(Stored data)
——
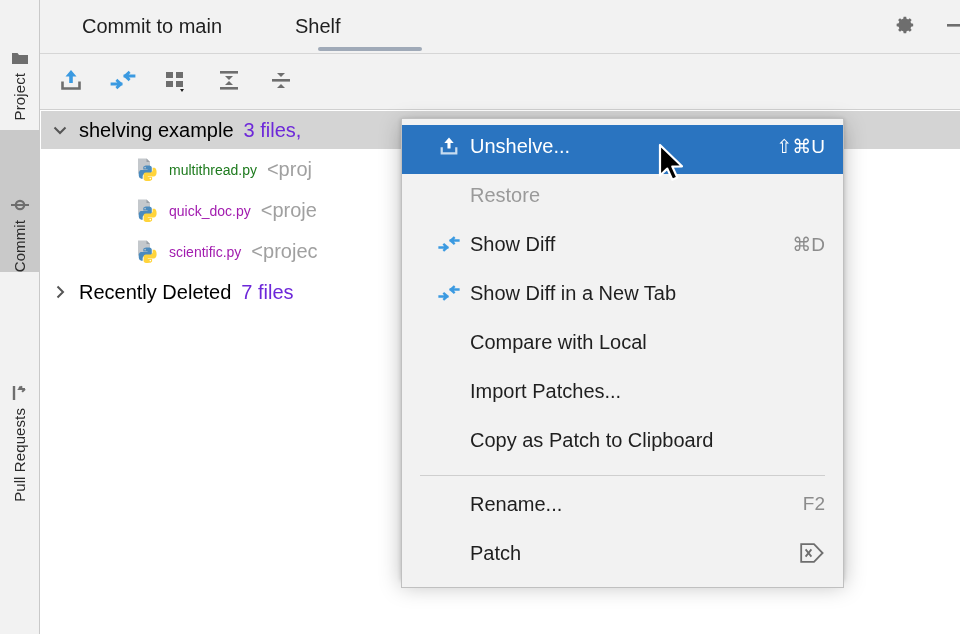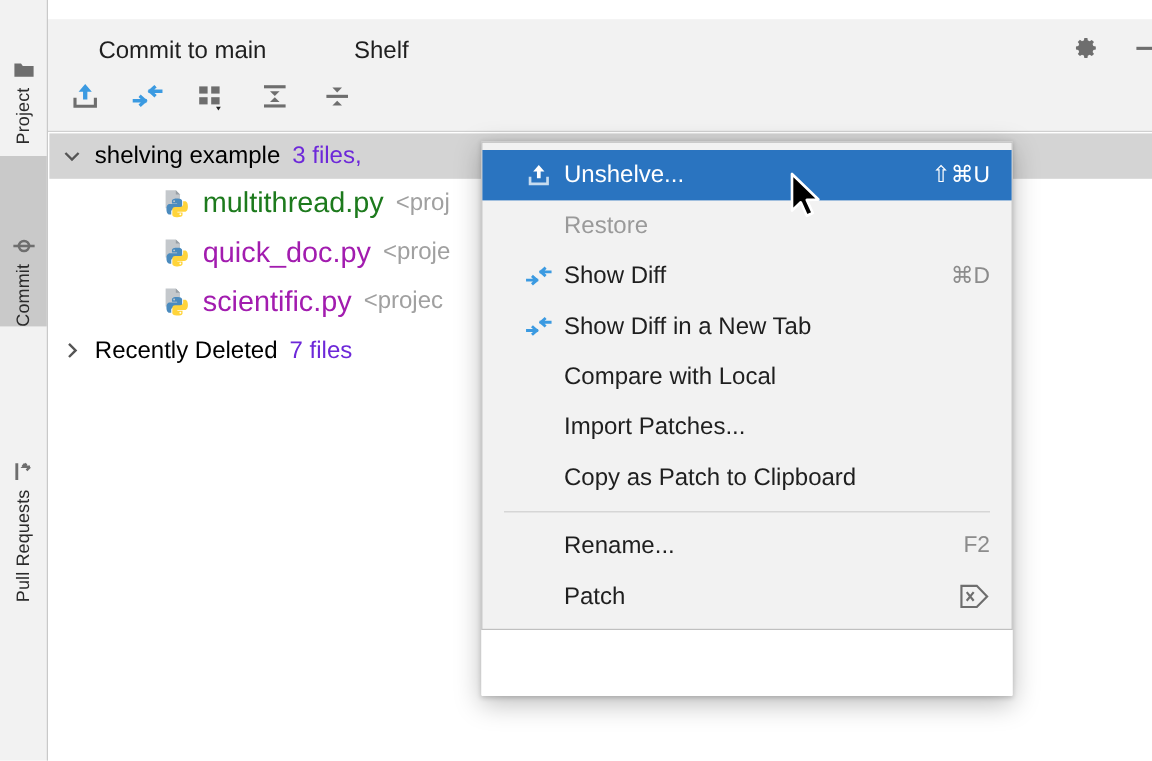--- a/index.html
+++ b/index.html
@@ -64,7 +64,7 @@
   
   .tabstrip {
     position: absolute;
-    left: 40px; top: 16px;
+    left: 40px; top: 0;
     width: 920px;
     height: 54px;
     background: #f2f2f2;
——
## Exercise instructions
Write out the data above in full and exactly, but without the pictures.

## Response
--- a/index.html
+++ b/index.html
@@ -64,7 +64,7 @@
   
   .tabstrip {
     position: absolute;
-    left: 40px; top: 16px;
+    left: 40px; top: 0;
     width: 920px;
     height: 54px;
     background: #f2f2f2;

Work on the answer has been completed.